Use the ALTER VIEW statement to explicitly recompile a view that is invalid. Explicit recompilation allows you to locate recompilation errors before run time. You may want to recompile a view explicitly after altering one of its base tables to ensure that the alteration does not affect the view or other objects that depend on it.

When you issue an ALTER VIEW statement, Oracle recompiles the view regardless of whether it is valid or invalid. Oracle also invalidates any local objects that depend on the view.


Notes:

  • This statement does not change the definition of an existing view. To redefine a view, you must use CREATE VIEW with OR REPLACE.
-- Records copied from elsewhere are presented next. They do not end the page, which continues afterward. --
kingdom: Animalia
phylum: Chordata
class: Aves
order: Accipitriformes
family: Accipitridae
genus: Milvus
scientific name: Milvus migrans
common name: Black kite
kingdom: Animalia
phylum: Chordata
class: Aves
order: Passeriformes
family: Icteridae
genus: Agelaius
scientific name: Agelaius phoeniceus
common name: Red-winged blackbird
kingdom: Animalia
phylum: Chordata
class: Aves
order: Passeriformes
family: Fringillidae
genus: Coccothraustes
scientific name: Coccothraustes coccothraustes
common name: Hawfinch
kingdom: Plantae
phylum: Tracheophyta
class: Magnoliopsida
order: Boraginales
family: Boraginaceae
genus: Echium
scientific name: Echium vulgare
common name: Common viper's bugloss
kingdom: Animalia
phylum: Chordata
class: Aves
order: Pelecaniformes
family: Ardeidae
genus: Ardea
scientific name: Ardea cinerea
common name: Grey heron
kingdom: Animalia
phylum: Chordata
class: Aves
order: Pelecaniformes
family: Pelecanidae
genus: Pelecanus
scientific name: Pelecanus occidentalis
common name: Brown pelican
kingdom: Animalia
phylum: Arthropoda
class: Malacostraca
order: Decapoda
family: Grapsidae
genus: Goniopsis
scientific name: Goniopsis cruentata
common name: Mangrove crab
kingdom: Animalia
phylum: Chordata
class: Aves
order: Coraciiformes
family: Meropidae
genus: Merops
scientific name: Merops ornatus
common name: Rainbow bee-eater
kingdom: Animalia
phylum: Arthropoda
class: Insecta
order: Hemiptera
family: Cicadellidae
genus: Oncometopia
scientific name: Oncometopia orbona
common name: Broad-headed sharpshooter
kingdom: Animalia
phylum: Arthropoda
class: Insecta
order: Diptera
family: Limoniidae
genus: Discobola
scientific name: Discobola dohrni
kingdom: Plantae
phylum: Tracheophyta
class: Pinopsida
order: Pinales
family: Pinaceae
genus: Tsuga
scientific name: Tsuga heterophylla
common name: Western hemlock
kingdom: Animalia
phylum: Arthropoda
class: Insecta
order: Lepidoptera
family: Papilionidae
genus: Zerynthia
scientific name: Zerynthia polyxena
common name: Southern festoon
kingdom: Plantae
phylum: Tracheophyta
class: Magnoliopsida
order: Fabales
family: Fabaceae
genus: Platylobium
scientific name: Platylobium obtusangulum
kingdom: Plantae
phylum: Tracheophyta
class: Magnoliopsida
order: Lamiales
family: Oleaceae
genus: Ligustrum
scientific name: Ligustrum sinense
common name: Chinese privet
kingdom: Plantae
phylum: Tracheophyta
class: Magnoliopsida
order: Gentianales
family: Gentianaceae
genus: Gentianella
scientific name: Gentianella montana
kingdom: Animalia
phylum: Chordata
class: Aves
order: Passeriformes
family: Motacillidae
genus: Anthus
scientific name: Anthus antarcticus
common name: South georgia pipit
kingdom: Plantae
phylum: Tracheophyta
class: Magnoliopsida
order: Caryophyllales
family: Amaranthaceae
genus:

  • If you alter a view that is referenced by one or more materialized views, those materialized views are invalidated. Invalid materialized views cannot be used by query rewrite and cannot be refreshed.

 

See Also:

 

Prerequisites

The view must be in your own schema or you must have ALTER ANY TABLE system privilege.

Syntax


Keywords and Parameters

schema

Specify the schema containing the view. If you omit schema, Oracle assumes the view is in your own schema.

view

Specify the name of the view to be recompiled.

COMPILE

The COMPILE keyword is required. It directs Oracle to recompile the view.

Example

ALTER VIEW example

To recompile the view customer_view, issue the following statement:

ALTER VIEW customer_view
    COMPILE; 

If Oracle encounters no compilation errors while recompiling customer_view, customer_view becomes valid. If recompiling results in compilation errors, Oracle returns an error and customer_view remains invalid.

Oracle also invalidates all dependent objects. These objects include any procedures, functions, package bodies, and views that reference customer_view. If you subsequently reference one of these objects without first explicitly recompiling it, Oracle recompiles it implicitly at run time.